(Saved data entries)
↓

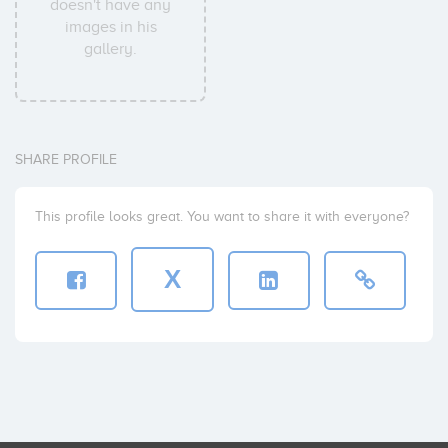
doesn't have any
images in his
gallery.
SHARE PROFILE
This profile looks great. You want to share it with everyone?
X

↑
↓

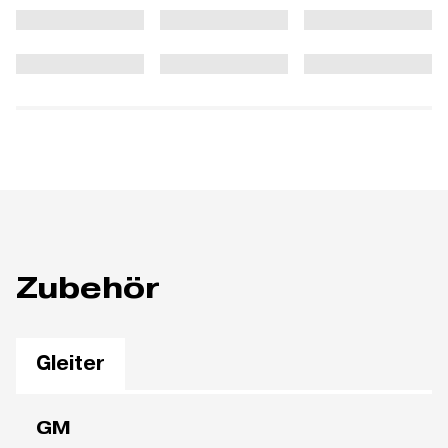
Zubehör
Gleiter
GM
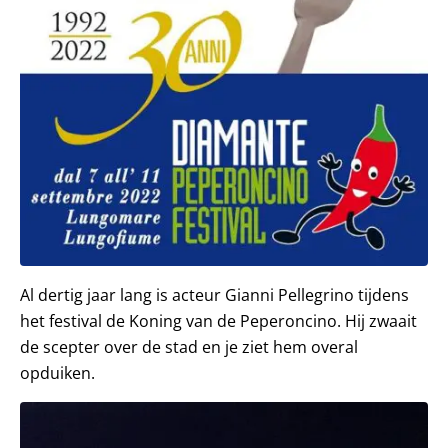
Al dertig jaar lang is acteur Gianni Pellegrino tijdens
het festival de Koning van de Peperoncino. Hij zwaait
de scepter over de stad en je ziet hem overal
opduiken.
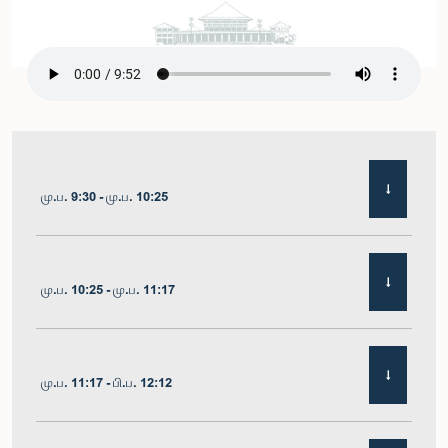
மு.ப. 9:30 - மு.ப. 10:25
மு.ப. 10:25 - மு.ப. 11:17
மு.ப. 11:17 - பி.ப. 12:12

↑

**What you will do:** Each line above that falls between the line with "het festival de" and the line with "மு.ப. 11:17 - பி.ப. 12:12" should be printed exactly, together with those two lines, but the pictures should not.

**Response:**
het festival de Koning van de Peperoncino. Hij zwaait
de scepter over de stad en je ziet hem overal
opduiken.
மு.ப. 9:30 - மு.ப. 10:25
மு.ப. 10:25 - மு.ப. 11:17
மு.ப. 11:17 - பி.ப. 12:12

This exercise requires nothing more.